Are people born to be true leaders?

No, that’s a total miss that you’re born to be a leader.

Great leaders make themselves, as leaders.

Ordinary people who are out to do something extraordinary, something they’re passionate about, something that makes a difference, something that they see they can make a contribution. That’s what it takes. It doesn’t take somebody who is a born leader. It takes a certain amount of skills, but what it really takes is who one is in their heart, who they’re being. You can lead by following, you can lead by listening, what it takes is a commitment to make a difference, for a person to have a future become a reality. How you go about it, it can take different forms.

We are talking more about robots taking jobs, what’s the role of leadership going forward?

First of all, nobody has found a way to make a brain. That’s totally unique. Robots may be able to speak, but they don’t have language, they can’t create language. In the end a robot, is just on and off, that’s it. But robots can do a whole lot of jobs, but it’s not different than any other time in history. In the 1900s, we all had horses, then somebody invented a car. Then we wondered what we’re going to do, we don’t have horses, people can’t make horseshoes, and we figured it out.  We’re going to figure out the robot thing.

I think it’s a great opportunity and actually it gives more opportunity for leadership.

What are your favorite leaders?

Nelson Mandela, Gandhi, Mikhail Gorbachev, Tim Cook, the current CEO of Apple – he’s taking some very courageous stands, Sir Richard Branson – he has a very powerful stand for ending global warming. There is a company called Dick’s Sporting Goods – they took action and said ‘we’re not going to sell guns to people who are under 21 and we are not going to sell assault guns’ – and that costed them a lot of money.

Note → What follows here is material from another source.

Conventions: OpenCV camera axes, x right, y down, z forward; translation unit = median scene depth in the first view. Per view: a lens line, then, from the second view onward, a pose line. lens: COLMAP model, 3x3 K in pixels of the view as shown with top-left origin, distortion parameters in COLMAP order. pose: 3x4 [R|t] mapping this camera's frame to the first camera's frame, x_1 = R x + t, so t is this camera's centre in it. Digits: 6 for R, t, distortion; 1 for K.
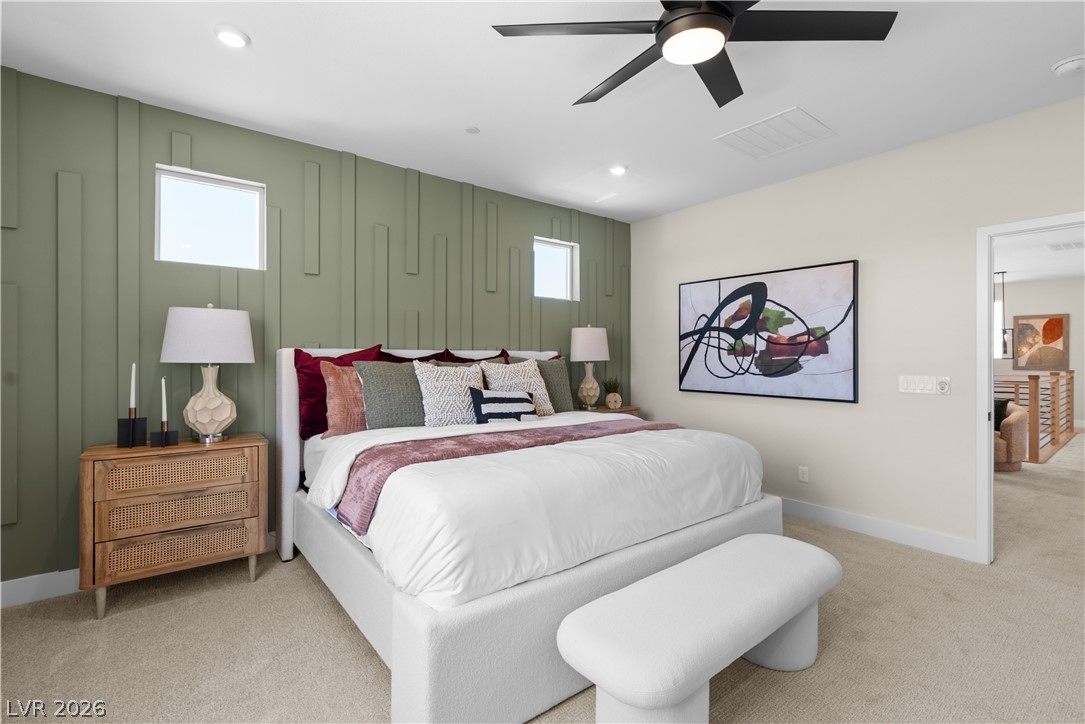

People like Howard Schultz, who is the CEO of Starbucks. Recently, there was an incident of discrimination in one of the Starbucks stores. A couple of black customers were told they couldn’t use the restroom, or something like that.  He closed down the whole chain of stores, for an hour and a half to do training on diversity and discrimination. That’s business way beyond business as usual.

Is there a difference between leadership styles of women and men?

My view is that women’s leadership in business is absolutely essential for a business to fulfill on its awesome potential to make a difference in the world. Here, in Silicon Valley, if you go to a website and look at boards of directors, executive sweeps, you’d find pretty reliably that 80 percent of leadership positions are male, only 20 percent are women.  Women bring a perspective that men just don’t have. Often one that allows for more collaboration and allows for more emotional intelligence, and has a certain level of creativity to her. – to it (the perspective). There’s a nurturing there. There’s an intelligence that men don’t have. I am crystal clear and now there is more research coming out that organization performance in organizations where there is an ample number of women in leadership roles, outperform other organizations.

There’s no surprise to me. Bottom line, I say that women leadership is essential for business to fulfill on its potential to make a difference in the world.